• **Provided passage**:
▽

Five years ago, you married your spouse in Massachusetts. During this time, you had two children, shared a marital home, had a business together, and shared countless other assets. You have decided to file for divorce, but things have gotten a bit complicated. Your (soon-to-be former) spouse wants to move out of state and have custody of your children. You probably have so many questions, like can you file for divorce here? Does this story sound like something you are going through? The jurisdictional requirements for filing for divorce in the Commonwealth are the first steps in the process. This article will explain if your divorce can be filed here, what to do if your spouse is leaving the Commonwealth during the proceedings, and how this complication can affect child support and custody.
First, you must determine if your divorce can be filed in Massachusetts. You may file the divorce action in Massachusetts based on the domicile of both parties. Domicile is defined as a person’s permanent residence where they live full-time, or the intent of a person to remain permanently or for a period in a new place. To determine domicile in a divorce proceeding, Massachusetts judges consider how long a person lived in Massachusetts, and any further signs of permanent residency. These signs can include a mortgage on a home, a Massachusetts driver’s license or whether children were being raised in the Commonwealth. In short, if you are filing for divorce in Massachusetts, you must have been living in Massachusetts at least one year before the filing or if you are living in Massachusetts at the time of the divorce and the divorce occurred in the Commonwealth, jurisdiction is still valid. See G.L.c. 208, §5. If the cause of action for your divorce occurred here, you have subject matter jurisdiction here.
Massachusetts Long Arm Statute
If your former spouse continues to say that because they moved they cannot be asked to participate in a divorce in Massachusetts, you have two options: Rule 4(e) of the Massachusetts Rules of Domestic Relations Procedure, and the Massachusetts Long Arm Statute. Rule 4(e) explains the jurisdictional requirement of service of process during a divorce case. Rule 4(e) will give your former spouse proper legal notice that there is a divorce action against him or her. The rule states:
When any statute or law of the Commonwealth authorizes service of process outside the Commonwealth, the service shall be made by delivering a copy of the summons and of the complaint: (1) in any appropriate manner prescribed in subdivision (d) of this Rule; or (2) in the manner prescribed by the law of the place in which the service is made for service in that place in an action in any of its courts of general jurisdiction; or (3) by any form of mail addressed to the person to be served and requiring a signed receipt; or (4) as directed by the appropriate foreign authority in response to a letter rogatory; or (5) as directed by order of the court. (Mass. R. Dom. Rel. P. 4(e).)
Additionally, the Massachusetts Long Arm Statute describes when a court can exercise jurisdiction over a person who engaged with business or other affairs in the state. This statute allows the state to bind a defendant in a divorce hearing to the laws of the Commonwealth. Specifically, the Massachusetts Long Arm Statute states that if anyone maintains a domicile within the Commonwealth of Massachusetts during a “personal or marital relationship of of which arises a claim for divorce…”, the case can be heard in the Commonwealth. See Mass. Gen. Laws ch. 223A, s. 3(g).

△

• **Extracted entries**:
▽

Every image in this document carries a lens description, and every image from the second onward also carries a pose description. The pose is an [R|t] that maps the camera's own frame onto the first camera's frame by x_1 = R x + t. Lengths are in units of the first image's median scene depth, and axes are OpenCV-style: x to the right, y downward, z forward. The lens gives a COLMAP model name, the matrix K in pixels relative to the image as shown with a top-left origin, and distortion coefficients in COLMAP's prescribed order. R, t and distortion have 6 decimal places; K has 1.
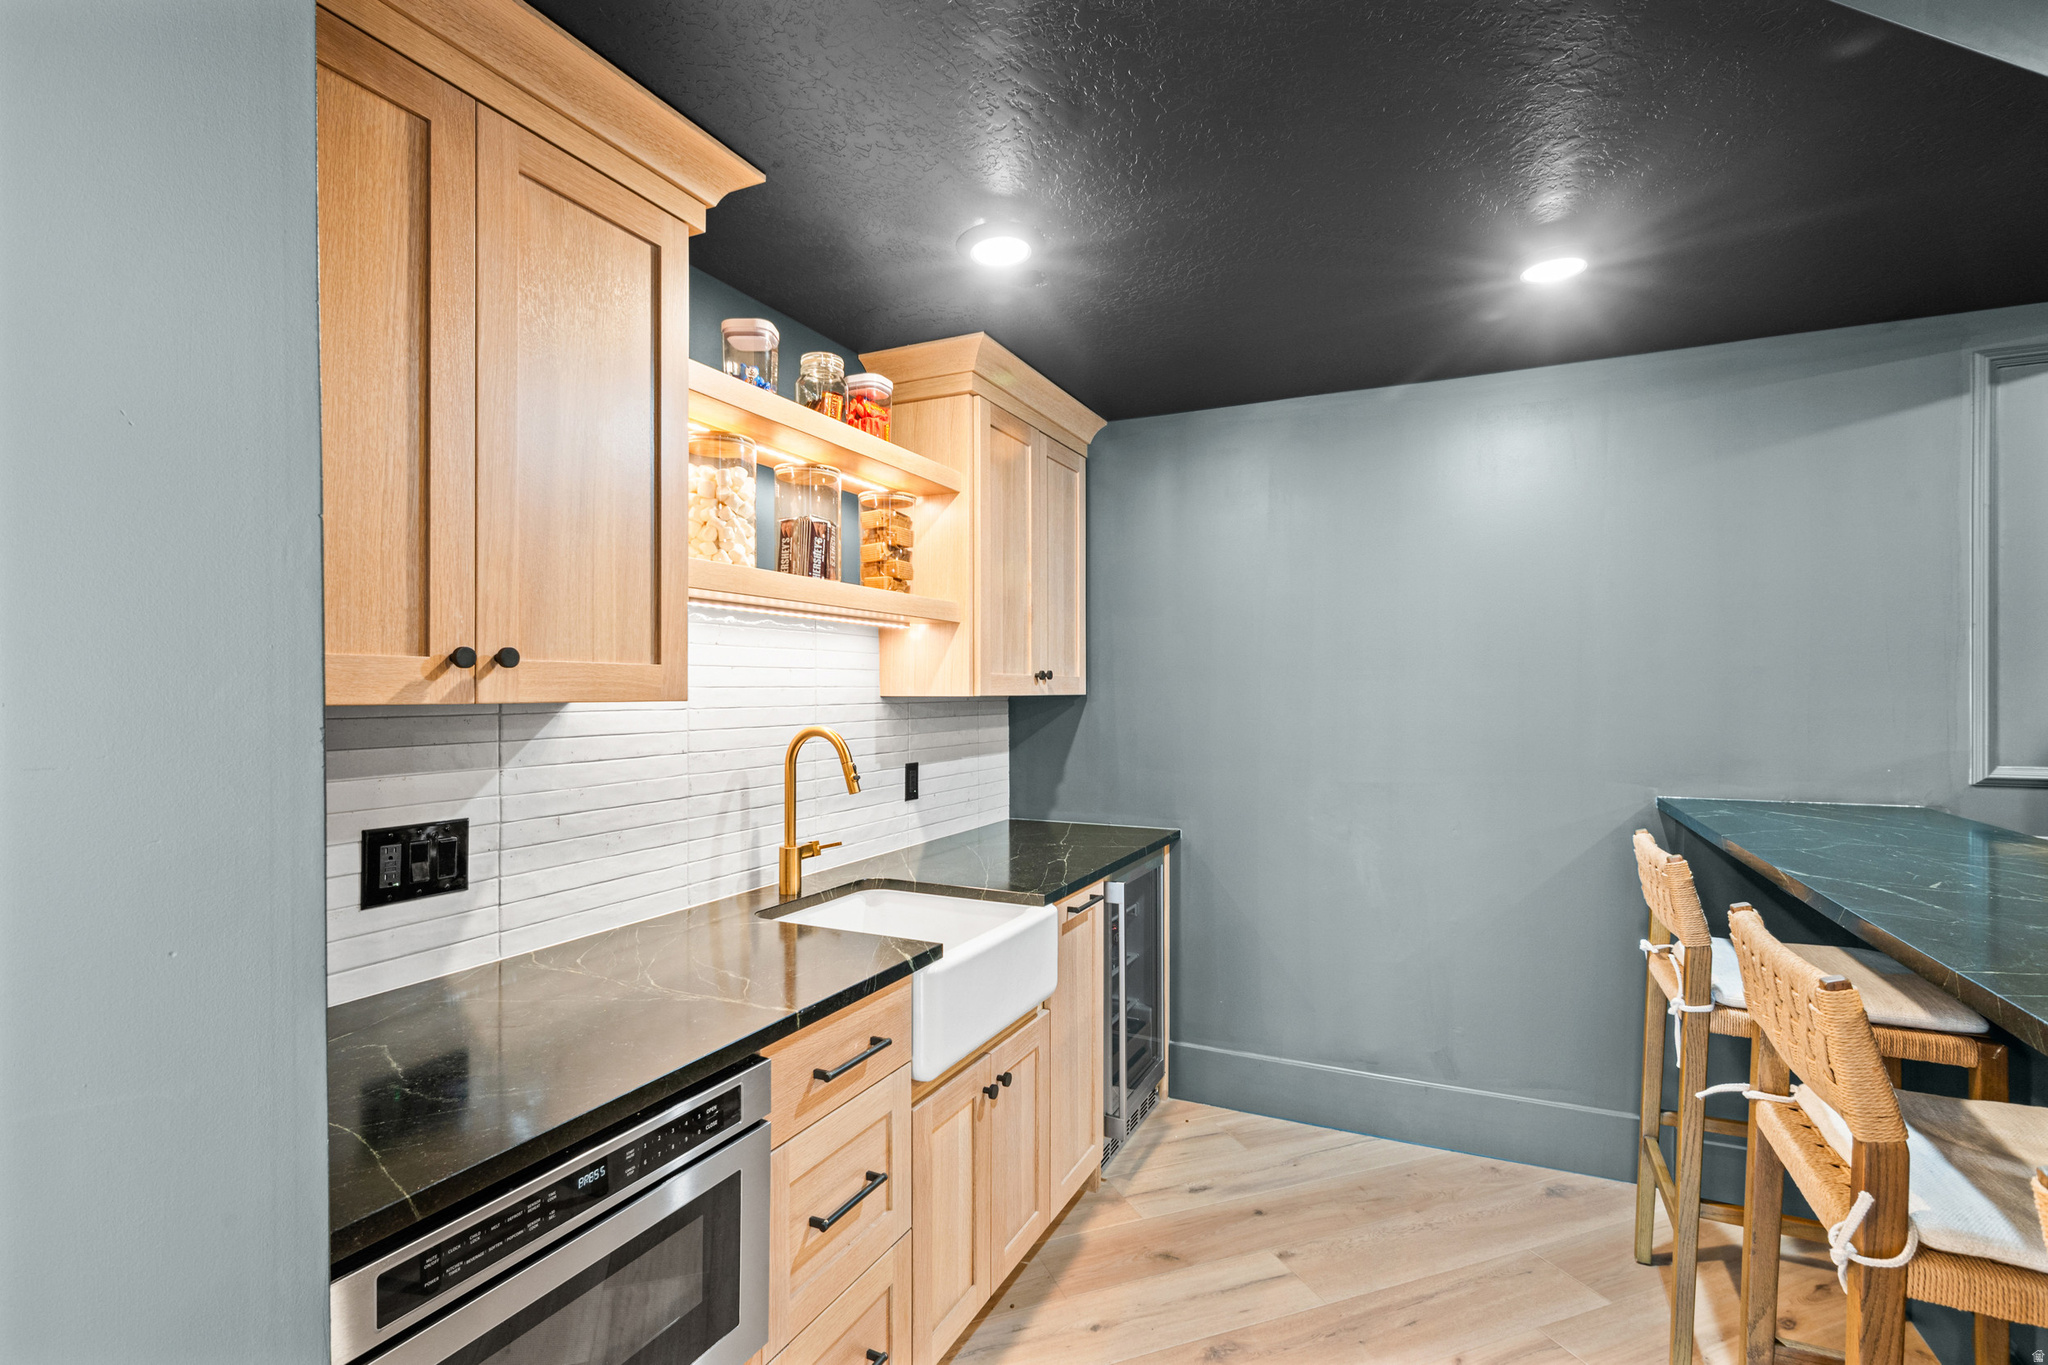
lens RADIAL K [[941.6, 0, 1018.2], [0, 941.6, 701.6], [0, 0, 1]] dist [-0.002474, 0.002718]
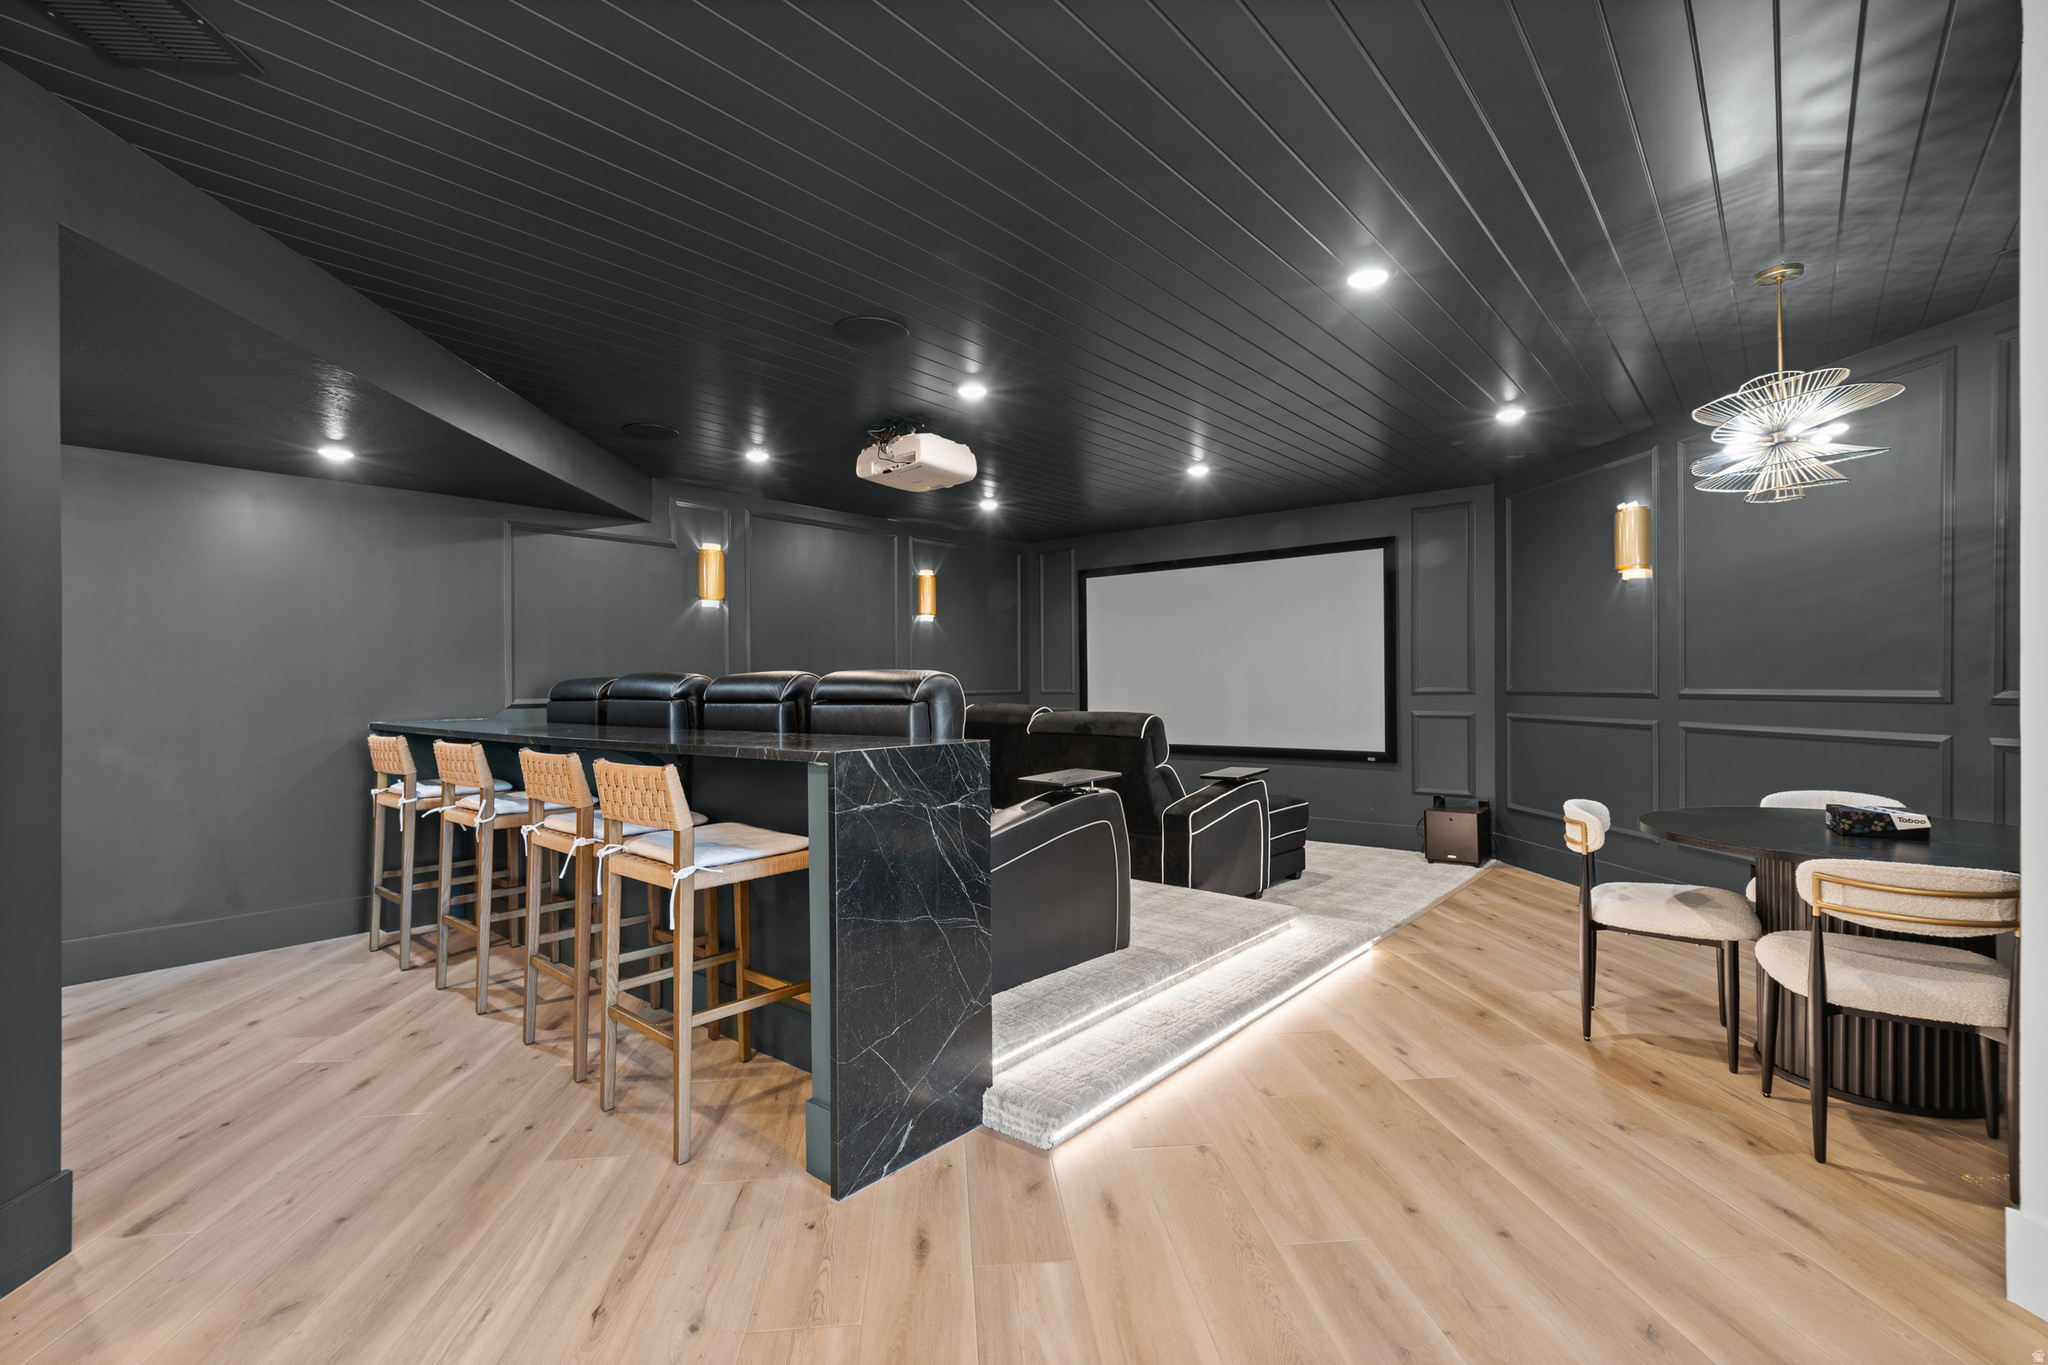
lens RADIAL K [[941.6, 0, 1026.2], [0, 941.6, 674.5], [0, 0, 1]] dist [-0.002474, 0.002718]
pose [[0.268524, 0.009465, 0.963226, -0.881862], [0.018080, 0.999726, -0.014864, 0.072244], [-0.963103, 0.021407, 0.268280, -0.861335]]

△
▽

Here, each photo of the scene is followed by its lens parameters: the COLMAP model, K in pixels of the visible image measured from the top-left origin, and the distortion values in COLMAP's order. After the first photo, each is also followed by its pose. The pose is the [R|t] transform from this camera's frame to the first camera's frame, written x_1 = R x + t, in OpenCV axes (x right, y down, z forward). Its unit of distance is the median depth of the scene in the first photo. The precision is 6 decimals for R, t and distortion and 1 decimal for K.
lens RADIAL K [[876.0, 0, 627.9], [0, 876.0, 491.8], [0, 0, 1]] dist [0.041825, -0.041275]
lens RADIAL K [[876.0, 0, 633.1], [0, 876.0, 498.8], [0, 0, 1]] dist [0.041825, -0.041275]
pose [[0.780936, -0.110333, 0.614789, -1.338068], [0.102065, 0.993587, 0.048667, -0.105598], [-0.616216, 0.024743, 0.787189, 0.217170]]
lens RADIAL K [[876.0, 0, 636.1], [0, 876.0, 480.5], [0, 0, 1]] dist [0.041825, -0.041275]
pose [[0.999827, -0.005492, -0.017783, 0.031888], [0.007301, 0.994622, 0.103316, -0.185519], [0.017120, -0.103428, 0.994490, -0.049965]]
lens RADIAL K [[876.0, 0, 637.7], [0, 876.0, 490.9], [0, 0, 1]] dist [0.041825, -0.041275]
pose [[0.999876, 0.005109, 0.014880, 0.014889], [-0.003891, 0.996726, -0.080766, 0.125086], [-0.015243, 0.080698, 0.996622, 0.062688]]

△

• **Required action 1**: In the article on Massachusetts divorce jurisdiction, what signs of permanent residency can judges consider?
• **Required action 2**: Switch "spouse" to "partner" and write out the stretch of the divorce jurisdiction article from "Five years ago, you" through "support and custody." with that change.
The records can be set aside here.

• **Expected answer 1**: A mortgage on a home, a Massachusetts driver's license, or whether children were being raised in the Commonwealth.

• **Expected answer 2**:
Five years ago, you married your partner in Massachusetts. During this time, you had two children, shared a marital home, had a business together, and shared countless other assets. You have decided to file for divorce, but things have gotten a bit complicated. Your (soon-to-be former) partner wants to move out of state and have custody of your children. You probably have so many questions, like can you file for divorce here? Does this story sound like something you are going through? The jurisdictional requirements for filing for divorce in the Commonwealth are the first steps in the process. This article will explain if your divorce can be filed here, what to do if your partner is leaving the Commonwealth during the proceedings, and how this complication can affect child support and custody.